Note: Please remember that these backup scripts will be invoked as the user running rsnapshot. In our example, this is root. Make sure your backup scripts are owned by root, and not writable by anyone else. If you fail to do this, anyone with write access to these backup scripts will be able to put commands in them that will be run as the root user. If they are malicious, they could take over your server.

Testing the configuration

When you have made all your changes, you should verify that the config file is syntactically valid, and that all the supporting programs are where you think they are. To do this, run rsnapshot with the configtest argument:

# rsnapshot configtest

If all is well, it should say Syntax OK. If there's a problem, it should tell you exactly what it is. Make sure your config file is using tabs and not spaces, etc.

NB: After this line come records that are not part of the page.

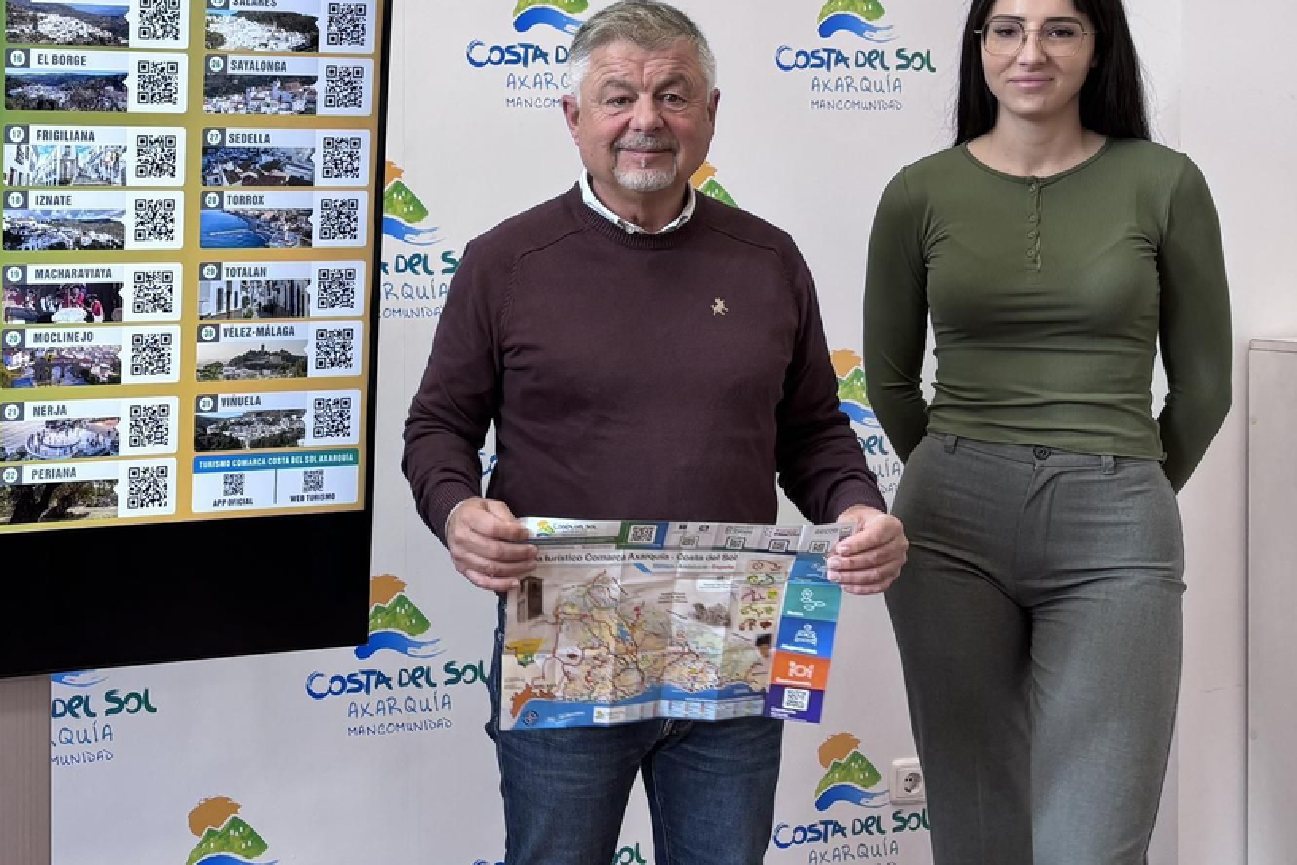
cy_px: 293
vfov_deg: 25.4
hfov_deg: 35.8
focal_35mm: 53
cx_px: 191
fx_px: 1909
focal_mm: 5.96
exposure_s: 1/100
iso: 80
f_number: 1.6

The final step to test your configuration is to run rsnapshot in test mode. This will print out a verbose list of the things it will do, without actually doing them. To do a test run, run this command:

# rsnapshot -t hourly

This tells rsnapshot to simulate an "hourly" backup. It should print out the commands it will perform when it runs for real.

Note: Please note that the test output might be slightly different than the real execution, but only because the test doesn't actually do things that may be checked for later in the program. For example, if the program will create a directory and then later test to see if that directory exists, the test run might claim that it would create the directory twice, since it didn't actually get created during the test. This should be the only type of difference you will see while running a test.